“Is something the matter, Carol?” asked Michael.
The old man’s demeanor abruptly changed. “No, no,” he said, his hand lifting from Rachel’s face. “Nothing at all.” He patted Rachel affectionately on the shoulder. “It’s good to meet you three. And welcome to our happy family. Whatever misfortunes have befallen us in our past are forgotten here; this is a place of salvation and solace. You can be happy here. Come,” he said, gesturing to the open door of the cottage. “Come in and we’ll show you around the place. Sandra’s made some lentil stew; you must be very hungry.”
And to be honest, they were that, very much.

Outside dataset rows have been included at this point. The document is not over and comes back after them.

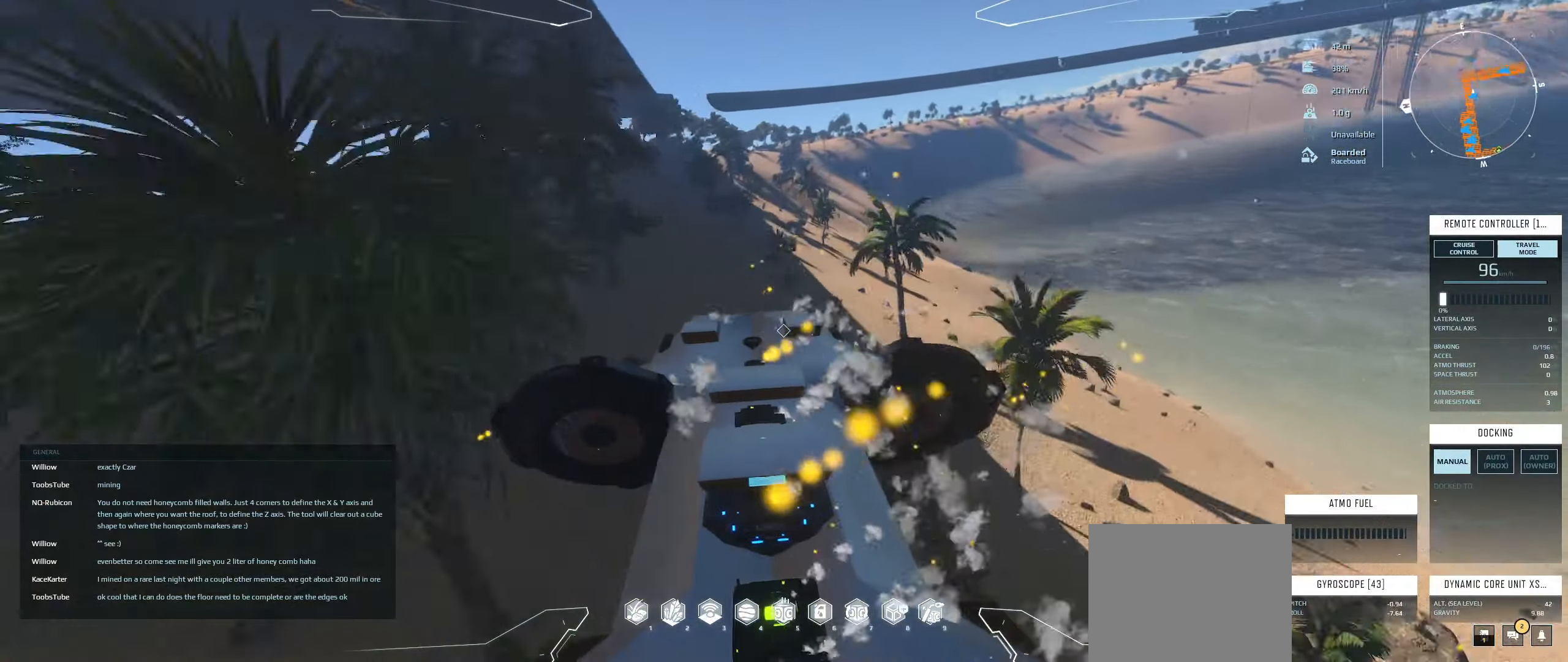
{"keys": ["s"], "events": [[67, "s", "down"], [250, "s", "up"], [433, "s", "down"]]}
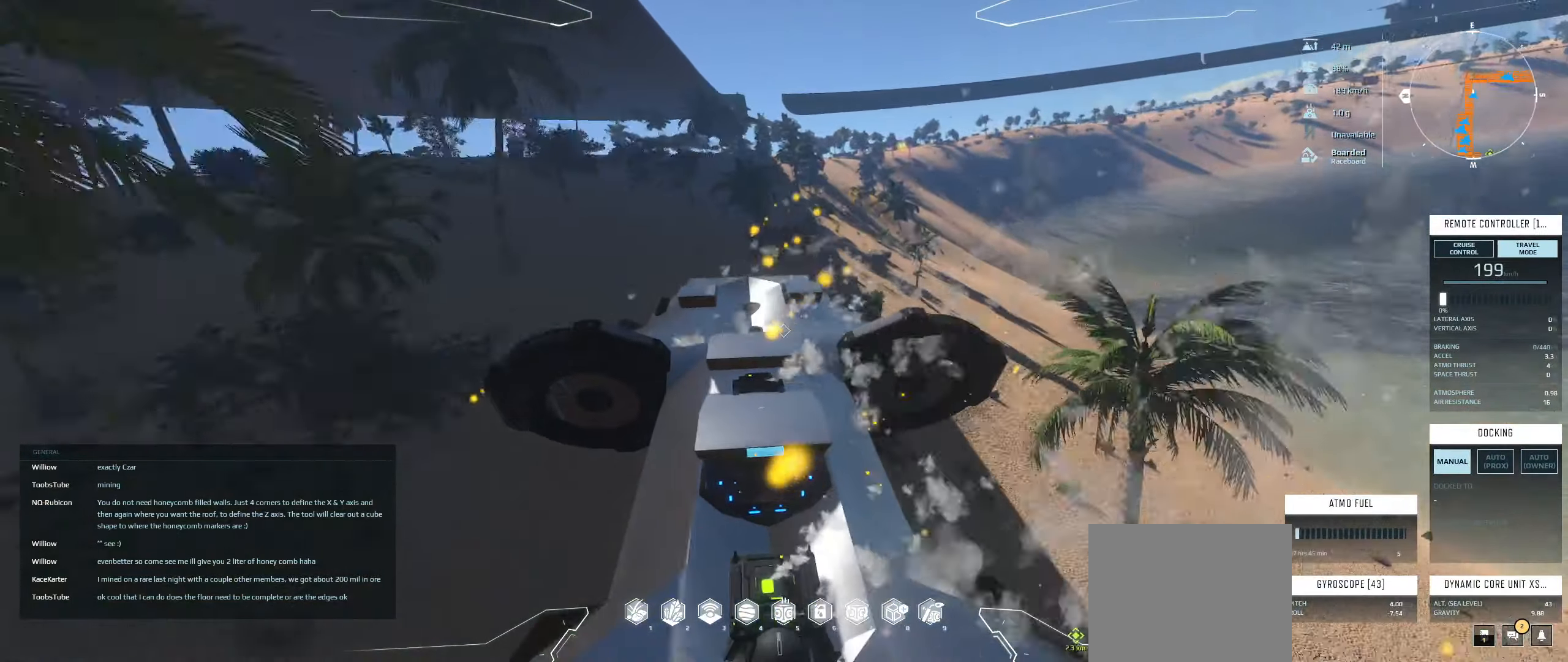
{"keys": ["s", "space"], "events": [[67, "s", "up"], [117, "space", "down"], [333, "s", "down"]]}
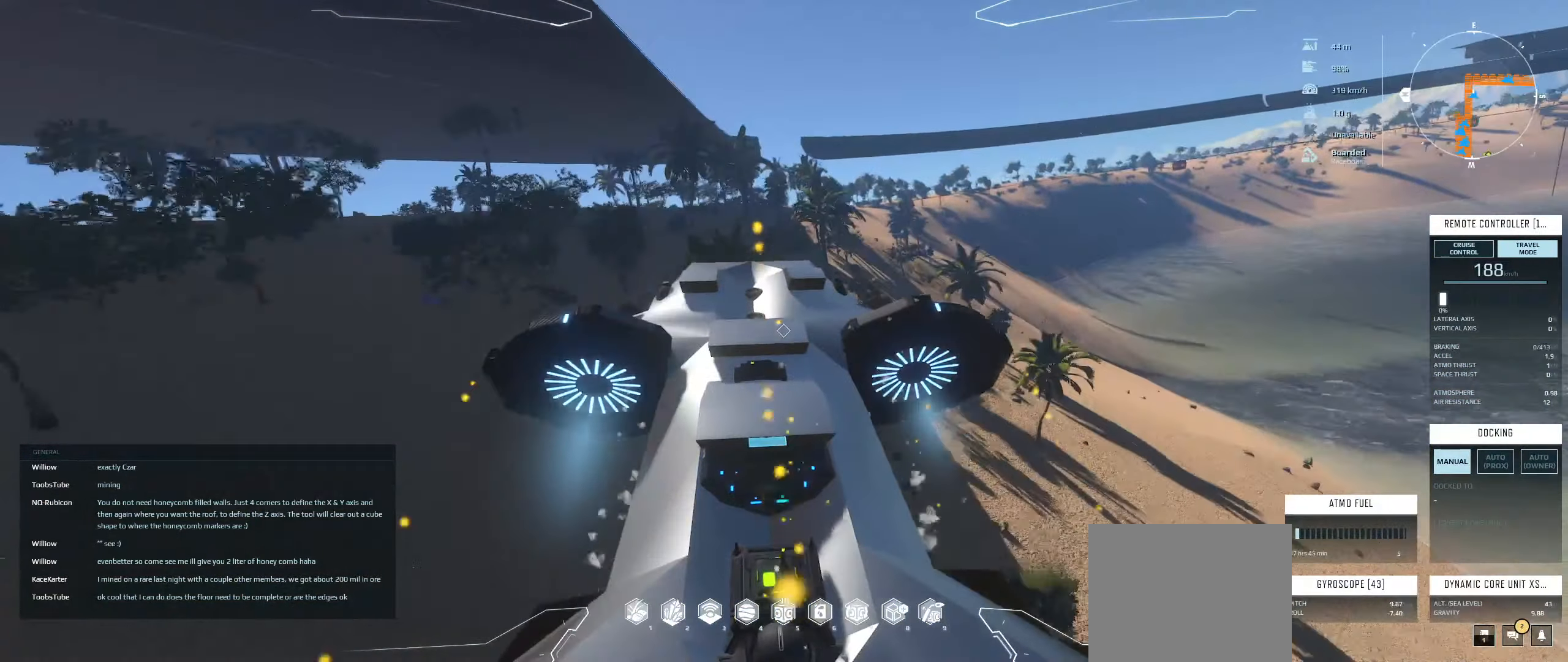
{"keys": ["a", "space"], "events": [[67, "d", "down"], [200, "d", "up"], [267, "a", "down"], [467, "s", "up"]]}
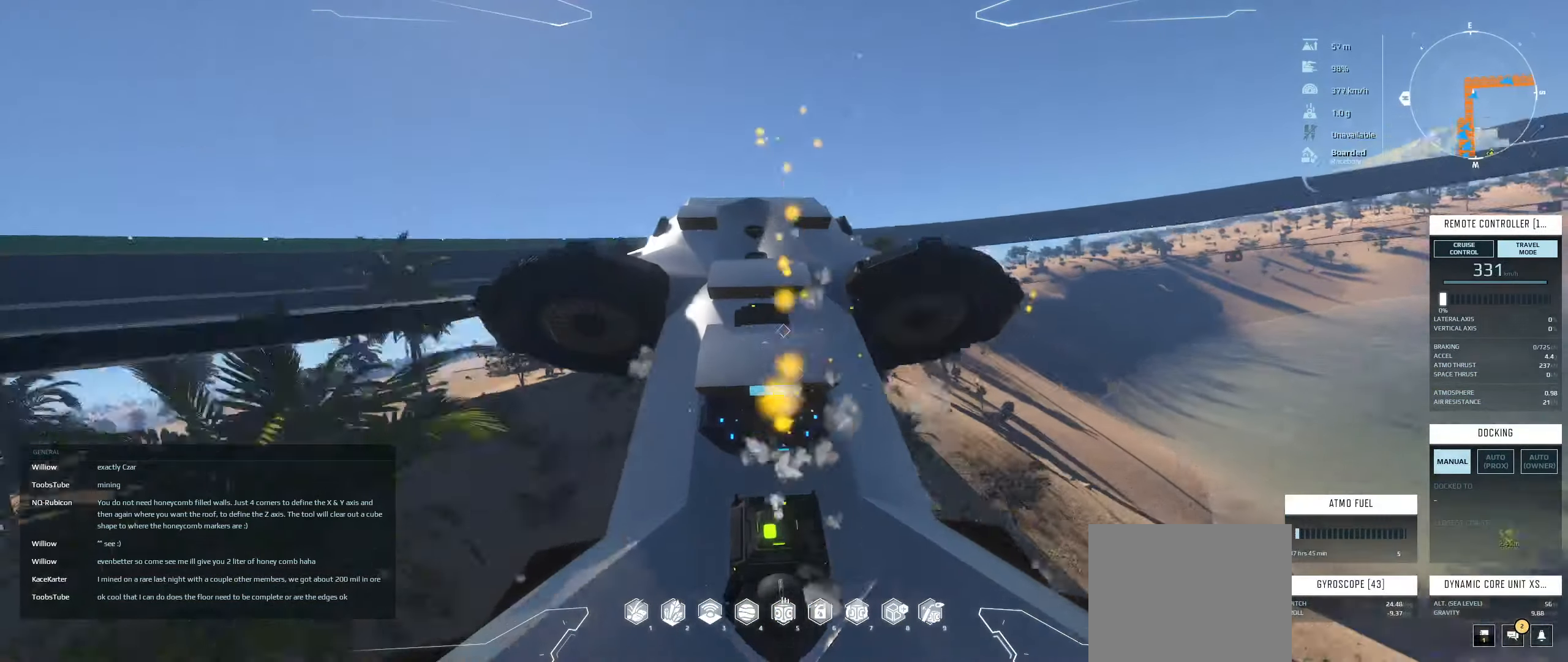
{"keys": ["a", "ctrl", "space"], "events": [[400, "ctrl", "down"]]}
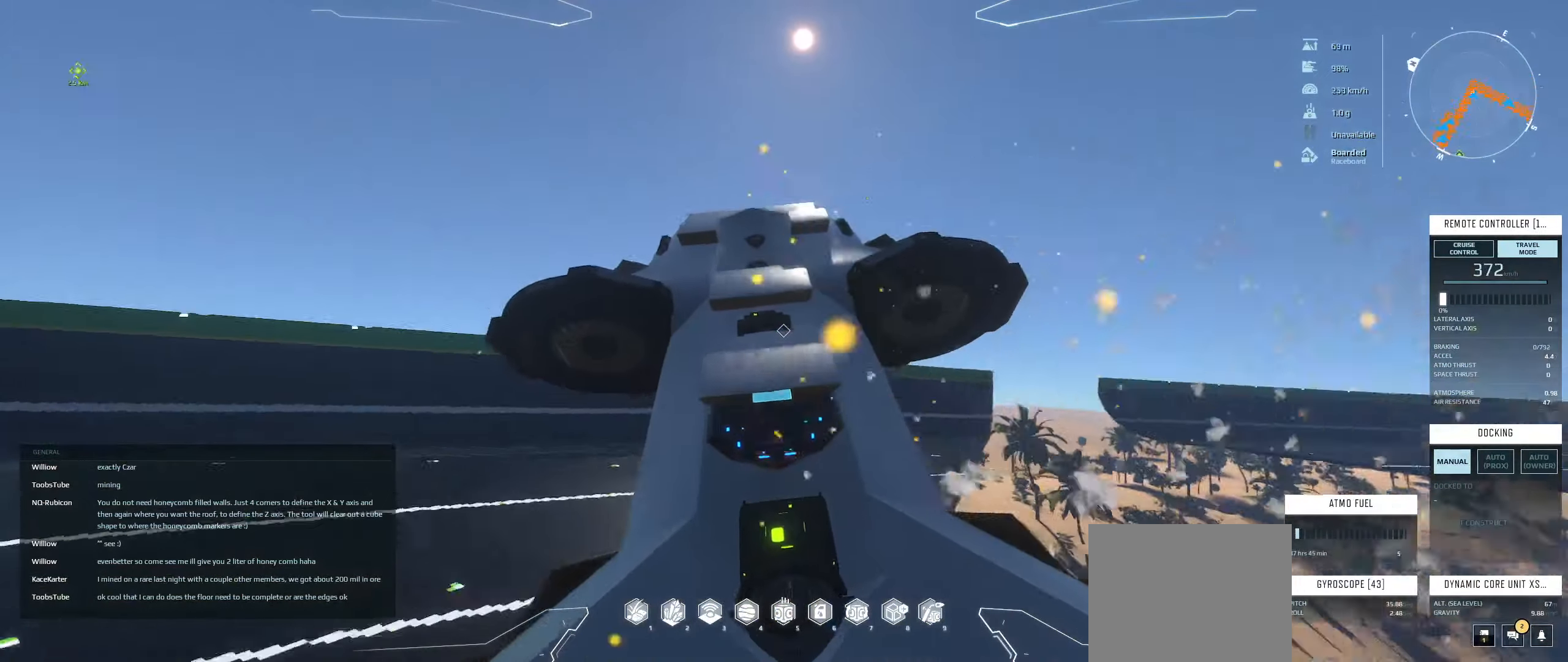
{"keys": ["ctrl", "e", "space"], "events": [[333, "a", "up"], [450, "e", "down"], [467, "s", "down"], [483, "s", "up"]]}
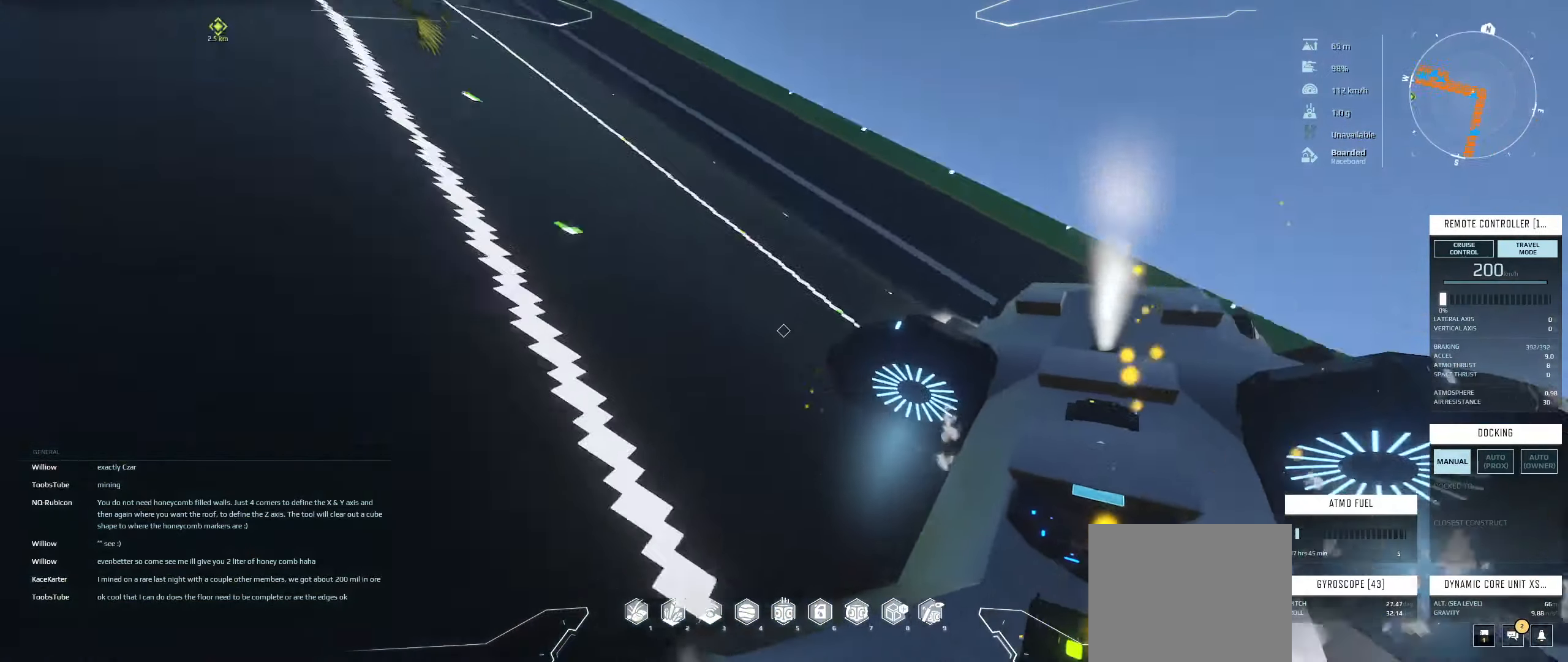
{"keys": ["a", "ctrl", "space"], "events": [[250, "e", "up"], [367, "a", "down"]]}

Once they’d finished eating the hearty vegetable stew (Elsie hadn’t let up until every last morsel had been removed fro
m the bowl, with the aid of a spongy piece of sourdough bread), the three girls sat back in their chairs, reveling in the glow of their satiated hunger. Carol had sat with them, merrily laughing at the sounds of their eating. “Nice to hear appreciative eaters,” he said. The table cleared, Carol called for his pipe, which was dutifully brought by a young boy who’d been collecting vegetable scraps for the compost. As he packed it, he spoke in the direction of the three new arrivals.
“So, I suppose we’ll be needin to find you a job among us,” he said. “But don’t worry: We won’t be workin you like you’re used to. Everybody here works to their own ability. We’re not slave drivers. As long as the house is properly functioning, everybody’s happy.”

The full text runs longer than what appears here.